The process of production of a nanopatterned and/or nanoprocessed substrate article according to claim 1, wherein the weight ratio of the PFPE-based copolymer in the resist composition is within 20 to 95 wt.-%, preferably 30 to 90 wt.-%, more preferably 40 to 60 wt.-% or 60 to 80 wt.-% based on the total weight of the composition.
The process of production of a nanopatterned and/or nanoprocessed substrate article according to claim 1 or 2, wherein in step b) the polymerization initiator of the resist composition is a suitable thermal or photochemical polymerization initiator, preferably a suitable UV-sensitive photo initiator and/or wherein resist composition further comprises a suitable inert solvent.

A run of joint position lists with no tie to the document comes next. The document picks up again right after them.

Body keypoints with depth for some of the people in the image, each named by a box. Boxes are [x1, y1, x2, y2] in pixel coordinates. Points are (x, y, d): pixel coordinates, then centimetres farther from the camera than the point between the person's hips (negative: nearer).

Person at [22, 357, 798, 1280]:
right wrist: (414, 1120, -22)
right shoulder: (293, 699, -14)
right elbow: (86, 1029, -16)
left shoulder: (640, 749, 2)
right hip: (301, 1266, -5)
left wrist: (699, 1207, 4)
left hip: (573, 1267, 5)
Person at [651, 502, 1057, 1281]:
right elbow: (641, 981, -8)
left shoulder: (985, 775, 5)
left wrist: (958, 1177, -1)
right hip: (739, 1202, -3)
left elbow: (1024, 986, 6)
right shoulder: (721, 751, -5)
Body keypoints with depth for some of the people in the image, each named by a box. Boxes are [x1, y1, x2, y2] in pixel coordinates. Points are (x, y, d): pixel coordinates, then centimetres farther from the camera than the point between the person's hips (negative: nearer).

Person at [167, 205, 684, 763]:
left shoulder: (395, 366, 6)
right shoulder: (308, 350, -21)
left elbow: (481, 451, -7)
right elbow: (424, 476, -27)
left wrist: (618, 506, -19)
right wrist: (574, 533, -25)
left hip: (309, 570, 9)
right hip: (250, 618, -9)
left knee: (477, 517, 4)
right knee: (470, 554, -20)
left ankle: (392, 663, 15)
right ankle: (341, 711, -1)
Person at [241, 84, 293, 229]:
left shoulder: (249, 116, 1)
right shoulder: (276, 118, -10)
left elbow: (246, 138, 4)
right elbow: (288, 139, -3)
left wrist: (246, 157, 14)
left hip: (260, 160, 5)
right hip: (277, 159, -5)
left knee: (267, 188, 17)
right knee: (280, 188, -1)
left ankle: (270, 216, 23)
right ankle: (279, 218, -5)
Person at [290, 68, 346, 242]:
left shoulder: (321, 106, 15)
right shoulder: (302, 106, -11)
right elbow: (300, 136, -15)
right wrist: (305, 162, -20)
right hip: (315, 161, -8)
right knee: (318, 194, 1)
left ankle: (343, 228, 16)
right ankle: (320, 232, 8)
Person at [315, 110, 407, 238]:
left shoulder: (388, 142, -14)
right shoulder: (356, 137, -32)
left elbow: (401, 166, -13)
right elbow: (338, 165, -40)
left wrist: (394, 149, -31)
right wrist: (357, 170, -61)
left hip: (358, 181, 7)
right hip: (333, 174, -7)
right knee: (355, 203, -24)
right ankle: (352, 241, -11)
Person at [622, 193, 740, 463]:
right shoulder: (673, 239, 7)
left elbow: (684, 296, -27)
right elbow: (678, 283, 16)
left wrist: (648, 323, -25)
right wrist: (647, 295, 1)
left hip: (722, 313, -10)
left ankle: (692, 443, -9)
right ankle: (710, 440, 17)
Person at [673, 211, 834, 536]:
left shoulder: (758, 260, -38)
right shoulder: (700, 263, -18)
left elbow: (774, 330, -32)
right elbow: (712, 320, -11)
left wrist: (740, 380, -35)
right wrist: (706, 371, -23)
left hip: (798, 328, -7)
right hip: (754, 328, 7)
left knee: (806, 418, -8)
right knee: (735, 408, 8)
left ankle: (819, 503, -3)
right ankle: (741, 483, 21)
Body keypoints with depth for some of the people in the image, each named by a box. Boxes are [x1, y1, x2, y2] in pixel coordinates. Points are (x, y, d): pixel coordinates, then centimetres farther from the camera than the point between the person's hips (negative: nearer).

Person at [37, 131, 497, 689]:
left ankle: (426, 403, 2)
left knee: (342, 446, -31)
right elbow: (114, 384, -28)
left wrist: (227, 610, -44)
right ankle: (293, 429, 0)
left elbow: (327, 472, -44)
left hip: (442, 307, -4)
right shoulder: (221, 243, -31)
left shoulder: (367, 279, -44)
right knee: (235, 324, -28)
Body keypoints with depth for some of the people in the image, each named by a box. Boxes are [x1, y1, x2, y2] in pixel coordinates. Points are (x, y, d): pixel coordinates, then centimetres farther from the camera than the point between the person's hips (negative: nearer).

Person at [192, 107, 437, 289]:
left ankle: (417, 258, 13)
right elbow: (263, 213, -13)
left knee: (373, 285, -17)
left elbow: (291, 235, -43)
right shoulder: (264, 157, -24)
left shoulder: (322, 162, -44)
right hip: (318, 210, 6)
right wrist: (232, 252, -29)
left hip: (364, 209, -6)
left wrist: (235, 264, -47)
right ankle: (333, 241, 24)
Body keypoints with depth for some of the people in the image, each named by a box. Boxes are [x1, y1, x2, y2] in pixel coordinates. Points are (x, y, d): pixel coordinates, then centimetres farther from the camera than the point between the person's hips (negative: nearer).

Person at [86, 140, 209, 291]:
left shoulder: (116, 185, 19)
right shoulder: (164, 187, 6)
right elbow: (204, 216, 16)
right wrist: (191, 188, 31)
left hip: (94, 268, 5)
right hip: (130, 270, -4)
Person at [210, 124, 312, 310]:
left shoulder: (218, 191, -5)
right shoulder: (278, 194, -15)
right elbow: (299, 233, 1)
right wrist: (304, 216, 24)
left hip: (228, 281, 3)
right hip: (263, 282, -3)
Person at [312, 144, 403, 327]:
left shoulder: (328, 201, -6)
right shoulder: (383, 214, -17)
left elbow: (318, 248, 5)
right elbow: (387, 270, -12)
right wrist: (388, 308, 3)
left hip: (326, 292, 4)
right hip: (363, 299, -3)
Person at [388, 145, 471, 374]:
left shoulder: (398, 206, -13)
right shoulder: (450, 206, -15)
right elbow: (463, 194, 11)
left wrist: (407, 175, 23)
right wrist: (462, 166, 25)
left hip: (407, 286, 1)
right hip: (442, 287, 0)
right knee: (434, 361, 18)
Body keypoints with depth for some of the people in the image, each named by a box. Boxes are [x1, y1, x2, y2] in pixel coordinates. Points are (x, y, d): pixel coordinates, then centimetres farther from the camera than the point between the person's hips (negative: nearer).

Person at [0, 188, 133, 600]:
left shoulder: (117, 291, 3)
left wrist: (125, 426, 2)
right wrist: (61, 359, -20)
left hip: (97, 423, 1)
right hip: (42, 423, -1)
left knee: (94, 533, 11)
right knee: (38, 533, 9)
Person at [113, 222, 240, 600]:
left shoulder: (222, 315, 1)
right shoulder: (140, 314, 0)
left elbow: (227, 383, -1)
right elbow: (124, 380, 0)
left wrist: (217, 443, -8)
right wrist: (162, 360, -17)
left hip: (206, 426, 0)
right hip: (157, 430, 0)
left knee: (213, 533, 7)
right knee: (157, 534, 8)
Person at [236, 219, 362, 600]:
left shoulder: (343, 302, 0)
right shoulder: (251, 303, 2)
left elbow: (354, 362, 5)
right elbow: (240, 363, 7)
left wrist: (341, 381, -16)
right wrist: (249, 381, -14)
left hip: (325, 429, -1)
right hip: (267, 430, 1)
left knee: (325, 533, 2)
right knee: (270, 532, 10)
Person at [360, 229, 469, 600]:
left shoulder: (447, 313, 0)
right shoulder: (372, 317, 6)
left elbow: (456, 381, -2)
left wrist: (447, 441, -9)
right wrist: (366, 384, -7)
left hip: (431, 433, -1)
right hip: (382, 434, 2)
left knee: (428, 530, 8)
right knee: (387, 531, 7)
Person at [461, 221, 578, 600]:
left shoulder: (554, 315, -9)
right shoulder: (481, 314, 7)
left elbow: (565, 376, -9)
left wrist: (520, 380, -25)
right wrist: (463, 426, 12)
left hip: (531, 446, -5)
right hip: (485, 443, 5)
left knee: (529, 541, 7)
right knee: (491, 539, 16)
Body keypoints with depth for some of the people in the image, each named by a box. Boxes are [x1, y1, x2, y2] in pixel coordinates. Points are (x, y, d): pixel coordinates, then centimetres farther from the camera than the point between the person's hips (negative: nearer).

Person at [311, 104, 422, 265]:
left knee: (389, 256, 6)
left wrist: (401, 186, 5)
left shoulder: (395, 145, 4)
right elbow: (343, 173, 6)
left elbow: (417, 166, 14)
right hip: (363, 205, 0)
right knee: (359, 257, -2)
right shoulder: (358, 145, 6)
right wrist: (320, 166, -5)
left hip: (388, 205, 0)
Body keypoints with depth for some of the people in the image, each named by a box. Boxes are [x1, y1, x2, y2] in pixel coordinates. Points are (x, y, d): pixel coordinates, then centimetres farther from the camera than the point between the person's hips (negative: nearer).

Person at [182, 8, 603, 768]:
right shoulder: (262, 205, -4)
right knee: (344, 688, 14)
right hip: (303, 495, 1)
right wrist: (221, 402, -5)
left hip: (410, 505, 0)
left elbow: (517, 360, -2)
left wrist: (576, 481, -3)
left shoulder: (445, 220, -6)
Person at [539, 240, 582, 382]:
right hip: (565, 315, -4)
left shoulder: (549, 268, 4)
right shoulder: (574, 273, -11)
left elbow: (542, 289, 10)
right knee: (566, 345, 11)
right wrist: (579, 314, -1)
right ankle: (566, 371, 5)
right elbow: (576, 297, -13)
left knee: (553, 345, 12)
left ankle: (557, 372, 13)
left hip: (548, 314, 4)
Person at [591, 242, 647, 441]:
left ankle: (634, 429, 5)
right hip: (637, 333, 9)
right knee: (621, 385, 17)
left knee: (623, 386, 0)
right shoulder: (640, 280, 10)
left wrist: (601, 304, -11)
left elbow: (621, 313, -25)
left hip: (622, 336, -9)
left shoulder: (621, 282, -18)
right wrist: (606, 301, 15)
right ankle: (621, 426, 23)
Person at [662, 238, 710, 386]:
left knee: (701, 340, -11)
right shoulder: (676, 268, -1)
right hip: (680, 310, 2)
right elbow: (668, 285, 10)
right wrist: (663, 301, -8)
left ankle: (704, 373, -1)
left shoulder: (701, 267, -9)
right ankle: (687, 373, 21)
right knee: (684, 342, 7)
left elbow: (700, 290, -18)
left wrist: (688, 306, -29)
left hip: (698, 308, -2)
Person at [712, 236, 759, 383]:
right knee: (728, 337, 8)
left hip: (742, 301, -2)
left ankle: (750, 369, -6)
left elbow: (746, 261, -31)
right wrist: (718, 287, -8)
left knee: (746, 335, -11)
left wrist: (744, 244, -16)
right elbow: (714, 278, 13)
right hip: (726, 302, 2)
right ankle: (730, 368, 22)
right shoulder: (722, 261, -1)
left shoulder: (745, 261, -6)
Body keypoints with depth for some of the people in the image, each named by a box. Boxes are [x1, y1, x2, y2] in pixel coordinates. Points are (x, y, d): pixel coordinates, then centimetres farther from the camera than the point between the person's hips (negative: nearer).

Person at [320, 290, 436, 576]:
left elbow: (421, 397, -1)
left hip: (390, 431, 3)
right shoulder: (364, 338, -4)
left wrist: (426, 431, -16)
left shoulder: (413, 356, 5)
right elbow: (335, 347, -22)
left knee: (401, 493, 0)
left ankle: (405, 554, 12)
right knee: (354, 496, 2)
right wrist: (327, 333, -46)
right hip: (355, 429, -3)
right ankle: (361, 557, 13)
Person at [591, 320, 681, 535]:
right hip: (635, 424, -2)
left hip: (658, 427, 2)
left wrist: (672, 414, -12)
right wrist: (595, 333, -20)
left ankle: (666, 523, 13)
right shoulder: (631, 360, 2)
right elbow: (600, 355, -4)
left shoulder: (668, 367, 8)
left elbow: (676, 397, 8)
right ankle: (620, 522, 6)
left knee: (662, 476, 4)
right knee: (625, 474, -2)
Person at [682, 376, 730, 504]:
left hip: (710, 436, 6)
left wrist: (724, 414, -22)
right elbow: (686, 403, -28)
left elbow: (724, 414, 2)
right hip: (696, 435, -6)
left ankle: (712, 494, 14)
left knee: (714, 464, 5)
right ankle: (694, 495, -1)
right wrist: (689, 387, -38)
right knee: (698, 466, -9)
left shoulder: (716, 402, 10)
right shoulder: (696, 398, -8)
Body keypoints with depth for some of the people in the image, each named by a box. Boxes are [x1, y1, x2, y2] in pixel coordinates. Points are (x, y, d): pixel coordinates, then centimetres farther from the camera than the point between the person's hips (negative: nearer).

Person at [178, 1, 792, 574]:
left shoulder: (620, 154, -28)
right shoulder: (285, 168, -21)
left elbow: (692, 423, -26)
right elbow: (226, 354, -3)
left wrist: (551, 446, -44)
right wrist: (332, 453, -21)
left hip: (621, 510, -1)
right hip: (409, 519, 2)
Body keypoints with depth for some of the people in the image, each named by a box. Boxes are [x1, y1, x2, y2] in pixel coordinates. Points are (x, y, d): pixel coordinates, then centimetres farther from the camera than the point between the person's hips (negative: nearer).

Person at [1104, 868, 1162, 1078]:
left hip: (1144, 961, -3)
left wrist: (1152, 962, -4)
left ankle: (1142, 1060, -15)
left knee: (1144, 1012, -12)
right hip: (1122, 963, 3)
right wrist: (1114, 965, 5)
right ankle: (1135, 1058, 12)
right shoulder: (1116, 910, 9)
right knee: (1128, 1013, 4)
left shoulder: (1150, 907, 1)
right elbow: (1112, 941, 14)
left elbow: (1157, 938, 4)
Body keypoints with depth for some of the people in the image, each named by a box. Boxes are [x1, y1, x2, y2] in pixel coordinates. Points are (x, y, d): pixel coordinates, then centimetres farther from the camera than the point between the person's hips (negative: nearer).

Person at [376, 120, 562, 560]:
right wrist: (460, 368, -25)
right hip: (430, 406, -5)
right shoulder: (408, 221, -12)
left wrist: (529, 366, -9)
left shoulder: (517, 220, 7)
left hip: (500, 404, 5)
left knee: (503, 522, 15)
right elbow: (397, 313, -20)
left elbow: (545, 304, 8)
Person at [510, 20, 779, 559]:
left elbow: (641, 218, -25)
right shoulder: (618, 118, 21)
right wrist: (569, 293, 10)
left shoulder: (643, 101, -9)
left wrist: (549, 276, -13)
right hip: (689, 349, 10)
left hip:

The process of production of a nanopatterned and/or nanoprocessed substrate article according to any one of claims 1 to 3, wherein in step b) the resist composition is applied to the substrate by spray coating, ink-jet coating, drop dispensing, spin-coating, gravure printing, slot-die coating, curtain coating and/or dip-coating.
The process of production of a nanopatterned and/or nanoprocessed substrate article according to claim 4, wherein in step b) the resist composition is applied to the substrate by spin coating and the resist composition comprises 50-95 wt.-%, preferably 55-90 wt.-%, more preferred 60-80 wt.-% PFPE-based reactive copolymer based on the total weight of the composition.
The process of production of a nanopatterned and/or nanoprocessed substrate article according to claim 4, wherein in step b) the resist composition is applied to the substrate by ink-jet deposition and the resist composition comprises 20-70 wt.-%, preferably 30 to 65 wt.-%, more preferably 35-60 wt.-%, more preferably 40-60 wt.-% PFPE-based reactive copolymer based on the total weight of the composition.
Nanopatterned and/or nanoprocessed substrate article obtainable by the nanoimprint lithography process according to any one of claims 1 to 6.
Use of the nanopatterned and/or nanoprocessed substrate article according to claim 7 in integrated circuits (IC); integrated optics; nanophotonic devices; photovoltaic devices, preferably solar cells; bit-patterned media; displays, preferably TFT-displays; diodes, preferably light emitting diodes (LED) or organic light emitting diodes (OLED); (bio)sensors and/or lab-on-chip devices.